Severe morning sickness symptoms during pregnancy are likely linked to one specific hormone, according to a new study.
The scientific journal Nature, which published its findings on Wednesday, found that nausea and vomiting, common symptoms during the first trimester of a pregnancy, are primarily caused by the GDF15 hormone — which is produced in fetal bone marrow.
“GDF15, a hormone acting on the brainstem, has been implicated in the nausea and vomiting of pregnancy (NVP) including in its most severe form, Hyperemesis Gravidarum (HG), but a full mechanistic understanding is lacking,” the study reads.
“Despite the fact that nausea and vomiting are symptoms which occur in most human pregnancies, are commonly disabling and, when severe, can be life-threatening, their etiology and pathogenesis have remained poorly understood,” the researchers added.
The mother’s sensitivity to the hormone is determined by prior exposure, the experts explained. The authors said the discovery will aid in finding treatments for the condition.
“We now know that women get sick during pregnancy when they are exposed to higher levels of the hormone GDF15 than they are used to,” Marlena Fejzo, one of the main authors of the study, said.
In a news release, Fejzo explained that lowering the level of the hormone could be one way to combat morning sickness. Another way, according to the expert, could be to expose pregnant women to GDF15 prior to pregnancy to “prepare them” for the elevated levels.
“This study provides strong evidence that one or both of those methods will be effective in preventing or treating HG,” Fejzo, a clinical assistant professor at the Keck School of Medicine’s Center for Genetic Epidemiology at the Keck School of Medicine, added.
Experts weighed the hormone in pregnant women’s blood and monitored for genetic risk factors. The women who experienced hyperemesis — or debilitating symptoms that make it difficult to eat, drink or do daily activities — had significantly higher levels of the GDF15 hormone during pregnancy than those who had no symptoms.
“Hopefully, now that we understand the main cause of HG, we’re a step closer to developing effective treatments to stop other mothers from going through what I, and many other women, have experienced,” Fejzo said.

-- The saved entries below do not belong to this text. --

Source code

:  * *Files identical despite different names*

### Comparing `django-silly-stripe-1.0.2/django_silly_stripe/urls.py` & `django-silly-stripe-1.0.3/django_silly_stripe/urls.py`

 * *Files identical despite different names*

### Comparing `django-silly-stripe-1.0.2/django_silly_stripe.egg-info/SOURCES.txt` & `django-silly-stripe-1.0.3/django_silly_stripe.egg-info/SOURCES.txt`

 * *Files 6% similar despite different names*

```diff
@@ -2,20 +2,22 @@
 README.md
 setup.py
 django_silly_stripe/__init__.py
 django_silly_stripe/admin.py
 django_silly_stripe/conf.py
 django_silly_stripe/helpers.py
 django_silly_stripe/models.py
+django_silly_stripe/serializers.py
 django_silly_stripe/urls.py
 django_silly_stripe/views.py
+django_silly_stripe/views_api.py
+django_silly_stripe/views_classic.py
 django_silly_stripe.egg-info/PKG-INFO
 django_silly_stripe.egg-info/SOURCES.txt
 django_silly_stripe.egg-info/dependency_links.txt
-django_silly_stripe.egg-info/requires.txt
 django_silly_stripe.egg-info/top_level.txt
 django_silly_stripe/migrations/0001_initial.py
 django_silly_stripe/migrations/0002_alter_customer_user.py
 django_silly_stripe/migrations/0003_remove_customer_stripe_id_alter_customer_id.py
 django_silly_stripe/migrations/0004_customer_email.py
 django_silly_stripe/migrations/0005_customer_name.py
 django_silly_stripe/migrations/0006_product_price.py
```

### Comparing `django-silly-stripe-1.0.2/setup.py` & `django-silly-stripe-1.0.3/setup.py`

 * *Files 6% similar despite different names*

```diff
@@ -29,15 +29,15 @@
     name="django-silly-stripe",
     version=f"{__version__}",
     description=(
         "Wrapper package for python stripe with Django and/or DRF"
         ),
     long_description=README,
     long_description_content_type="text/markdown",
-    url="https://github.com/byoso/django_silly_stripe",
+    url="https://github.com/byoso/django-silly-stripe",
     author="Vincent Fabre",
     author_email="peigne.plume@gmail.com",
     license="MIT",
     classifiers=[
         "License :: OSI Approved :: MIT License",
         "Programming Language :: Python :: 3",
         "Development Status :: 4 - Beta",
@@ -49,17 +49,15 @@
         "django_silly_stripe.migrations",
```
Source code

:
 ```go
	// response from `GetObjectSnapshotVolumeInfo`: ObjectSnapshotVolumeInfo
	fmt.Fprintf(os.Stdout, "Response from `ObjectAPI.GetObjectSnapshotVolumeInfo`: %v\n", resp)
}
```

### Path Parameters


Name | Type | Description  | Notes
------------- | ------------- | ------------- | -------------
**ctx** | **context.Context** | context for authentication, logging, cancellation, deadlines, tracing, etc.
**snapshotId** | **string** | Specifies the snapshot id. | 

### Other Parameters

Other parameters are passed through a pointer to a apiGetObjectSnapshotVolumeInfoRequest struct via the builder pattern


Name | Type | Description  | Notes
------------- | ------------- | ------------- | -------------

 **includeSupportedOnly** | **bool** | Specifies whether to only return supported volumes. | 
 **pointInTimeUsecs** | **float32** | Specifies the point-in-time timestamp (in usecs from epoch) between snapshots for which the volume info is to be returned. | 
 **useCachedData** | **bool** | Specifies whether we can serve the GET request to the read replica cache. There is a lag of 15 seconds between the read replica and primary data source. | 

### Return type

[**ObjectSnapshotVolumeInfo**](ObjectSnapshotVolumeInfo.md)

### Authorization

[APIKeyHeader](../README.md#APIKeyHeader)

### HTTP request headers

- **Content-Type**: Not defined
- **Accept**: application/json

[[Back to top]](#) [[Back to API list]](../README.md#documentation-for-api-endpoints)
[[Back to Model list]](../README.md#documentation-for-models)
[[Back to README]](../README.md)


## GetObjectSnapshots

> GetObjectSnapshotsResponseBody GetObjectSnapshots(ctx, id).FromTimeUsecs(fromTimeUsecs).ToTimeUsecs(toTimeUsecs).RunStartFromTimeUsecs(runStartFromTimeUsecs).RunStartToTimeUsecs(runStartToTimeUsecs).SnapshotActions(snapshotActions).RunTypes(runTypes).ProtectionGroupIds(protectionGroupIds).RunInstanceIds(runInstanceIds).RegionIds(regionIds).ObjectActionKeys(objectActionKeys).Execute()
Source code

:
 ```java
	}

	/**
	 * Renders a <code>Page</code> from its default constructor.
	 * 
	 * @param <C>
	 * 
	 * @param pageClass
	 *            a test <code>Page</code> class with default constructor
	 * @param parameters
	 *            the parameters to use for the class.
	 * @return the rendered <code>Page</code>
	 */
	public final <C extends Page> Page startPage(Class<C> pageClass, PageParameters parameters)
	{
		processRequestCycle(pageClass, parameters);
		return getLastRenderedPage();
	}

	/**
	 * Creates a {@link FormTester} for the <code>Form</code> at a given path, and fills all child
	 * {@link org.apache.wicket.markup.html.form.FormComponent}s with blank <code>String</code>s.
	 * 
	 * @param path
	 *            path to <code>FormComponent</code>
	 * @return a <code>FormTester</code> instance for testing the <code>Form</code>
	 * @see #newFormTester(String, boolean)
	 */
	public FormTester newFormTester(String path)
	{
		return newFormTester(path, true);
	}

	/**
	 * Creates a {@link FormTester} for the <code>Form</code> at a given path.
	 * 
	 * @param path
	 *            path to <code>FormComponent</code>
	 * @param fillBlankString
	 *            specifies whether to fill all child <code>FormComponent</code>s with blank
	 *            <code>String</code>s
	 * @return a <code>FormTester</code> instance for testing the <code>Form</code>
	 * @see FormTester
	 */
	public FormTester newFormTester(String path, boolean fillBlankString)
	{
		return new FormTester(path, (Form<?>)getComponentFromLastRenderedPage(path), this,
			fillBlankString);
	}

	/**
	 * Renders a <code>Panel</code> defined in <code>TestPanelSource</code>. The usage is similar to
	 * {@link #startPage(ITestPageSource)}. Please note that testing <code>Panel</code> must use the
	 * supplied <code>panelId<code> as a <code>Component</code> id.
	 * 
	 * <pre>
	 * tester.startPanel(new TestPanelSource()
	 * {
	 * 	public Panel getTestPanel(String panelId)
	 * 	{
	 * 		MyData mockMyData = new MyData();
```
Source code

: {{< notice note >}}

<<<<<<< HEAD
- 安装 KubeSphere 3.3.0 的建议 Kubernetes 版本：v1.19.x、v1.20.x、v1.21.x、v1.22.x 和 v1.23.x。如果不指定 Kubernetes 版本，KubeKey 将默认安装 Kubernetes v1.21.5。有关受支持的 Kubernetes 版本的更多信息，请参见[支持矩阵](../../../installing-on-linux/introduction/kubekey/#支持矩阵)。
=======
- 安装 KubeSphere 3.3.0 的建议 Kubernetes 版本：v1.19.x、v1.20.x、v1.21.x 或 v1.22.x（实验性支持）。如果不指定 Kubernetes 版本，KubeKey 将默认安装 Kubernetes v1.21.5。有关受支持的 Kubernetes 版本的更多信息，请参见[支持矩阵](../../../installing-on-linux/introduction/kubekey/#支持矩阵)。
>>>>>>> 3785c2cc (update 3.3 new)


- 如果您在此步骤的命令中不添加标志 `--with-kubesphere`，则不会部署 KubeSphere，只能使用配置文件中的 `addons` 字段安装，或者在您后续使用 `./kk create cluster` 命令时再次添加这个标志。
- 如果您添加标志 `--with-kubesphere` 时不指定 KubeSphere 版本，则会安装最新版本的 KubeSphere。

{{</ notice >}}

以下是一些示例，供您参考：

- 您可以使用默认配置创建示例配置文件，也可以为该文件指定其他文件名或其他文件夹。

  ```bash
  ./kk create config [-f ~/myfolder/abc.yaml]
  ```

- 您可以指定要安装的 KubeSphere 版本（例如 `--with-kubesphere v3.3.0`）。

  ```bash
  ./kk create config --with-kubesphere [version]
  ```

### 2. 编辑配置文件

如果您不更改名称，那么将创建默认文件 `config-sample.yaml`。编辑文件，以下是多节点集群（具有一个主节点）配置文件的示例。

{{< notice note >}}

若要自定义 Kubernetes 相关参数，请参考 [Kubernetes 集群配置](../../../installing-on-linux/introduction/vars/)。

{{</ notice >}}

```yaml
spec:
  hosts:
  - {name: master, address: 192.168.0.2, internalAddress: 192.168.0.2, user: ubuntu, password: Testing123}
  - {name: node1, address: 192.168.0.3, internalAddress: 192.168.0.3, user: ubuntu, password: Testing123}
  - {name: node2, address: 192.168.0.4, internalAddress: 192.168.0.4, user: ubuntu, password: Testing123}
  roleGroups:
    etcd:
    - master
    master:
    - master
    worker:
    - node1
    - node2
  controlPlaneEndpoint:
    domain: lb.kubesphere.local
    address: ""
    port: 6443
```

The breakthrough comes as accessibility to maternal health care has been on the decline as the mortality rate for pregnant mothers is on the rise. Data from the nonprofit organization March of Dimes released earlier this year found that in 2022 over 6.9 million women lived in areas where access to maternity care was challenging.
The organization also noted that only 45.7 percent of all of the counties in the U.S. have access to full maternity care.